Audit logging. Every clinical agent response should log which chunks were retrieved, which mandatory context was included, and the full prompt sent to the LLM. This is both a regulatory requirement (HIPAA audit trails) and an engineering necessity for debugging retrieval failures.
Graceful degradation. If the vector database is unavailable, the mandatory context layer should fall back to a direct FHIR API query for active allergies, medications, and conditions. Never let the agent respond without safety-critical context, even during infrastructure failures.
Reranking with clinical awareness. Pure cosine similarity is insufficient for clinical retrieval. A reranker that understands clinical relevance — giving higher weight to allergies when the query involves medications, or to recent labs when the query involves current status — significantly improves retrieval precision. Cross-encoder reranking models fine-tuned on clinical relevance judgments are an active area of research, with systems like MedRAG combining knowledge graph reasoning with retrieval for more accurate clinical recommendations.
The Architecture That Does Not Forget
The agent memory problem in healthcare is fundamentally an information architecture problem. The solution is not a bigger context window — it is a retrieval system that understands which information is safety-critical, which is query-relevant, and which is historical context. The three-layer approach — mandatory context, query-specific RAG, and conversation memory — provides defense in depth against the most dangerous failure mode in clinical AI: forgetting something that matters.

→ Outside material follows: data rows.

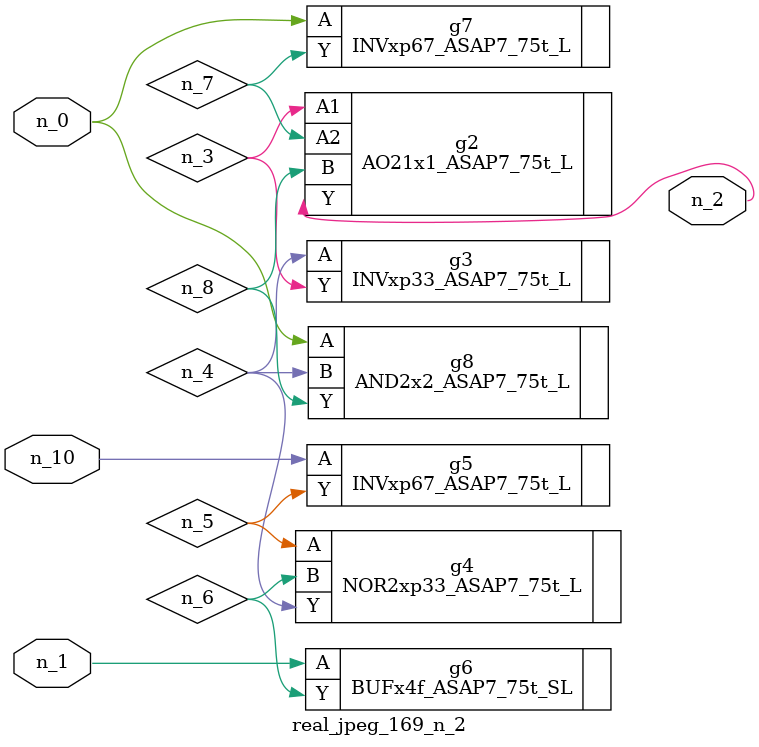
<source format=v>
module real_jpeg_169_n_2 (n_1, n_10, n_0, n_2);

input n_1;
input n_10;
input n_0;

output n_2;

wire n_5;
wire n_4;
wire n_8;
wire n_6;
wire n_7;
wire n_3;

INVxp67_ASAP7_75t_L g7 ( 
.A(n_0),
.Y(n_7)
);

AND2x2_ASAP7_75t_L g8 ( 
.A(n_0),
.B(n_4),
.Y(n_8)
);

BUFx4f_ASAP7_75t_SL g6 ( 
.A(n_1),
.Y(n_6)
);

AO21x1_ASAP7_75t_L g2 ( 
.A1(n_3),
.A2(n_7),
.B(n_8),
.Y(n_2)
);

INVxp33_ASAP7_75t_L g3 ( 
.A(n_4),
.Y(n_3)
);

NOR2xp33_ASAP7_75t_L g4 ( 
.A(n_5),
.B(n_6),
.Y(n_4)
);

INVxp67_ASAP7_75t_L g5 ( 
.A(n_10),
.Y(n_5)
);


endmodule
</source>
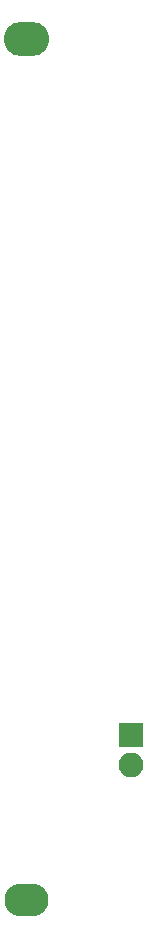
<source format=gts>
G04 #@! TF.FileFunction,Soldermask,Top*
%FSLAX46Y46*%
G04 Gerber Fmt 4.6, Leading zero omitted, Abs format (unit mm)*
G04 Created by KiCad (PCBNEW 4.0.2-stable) date 18.08.2017 15:48:39*
%MOMM*%
G01*
G04 APERTURE LIST*
%ADD10C,0.100000*%
%ADD11O,2.900000X2.900000*%
%ADD12O,2.800000X2.800000*%
%ADD13R,2.100000X2.100000*%
%ADD14O,2.100000X2.100000*%
G04 APERTURE END LIST*
D10*
D11*
X180332000Y-48513000D03*
X179332000Y-48513000D03*
D12*
X179332000Y-121413000D03*
X180332000Y-121413000D03*
X179832000Y-121413000D03*
D11*
X179832000Y-48513000D03*
D13*
X188658500Y-107442000D03*
D14*
X188658500Y-109982000D03*
M02*

</source>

At Nirmitee, we build healthcare data infrastructure grounded in FHIR interoperability and clinical safety. The patterns described in this post reflect the architectural decisions we make when connecting AI agents to real patient data — where getting it right is not a feature, it is a requirement.
The allergy on page 47 is not optional information. Build systems that guarantee it is never missed.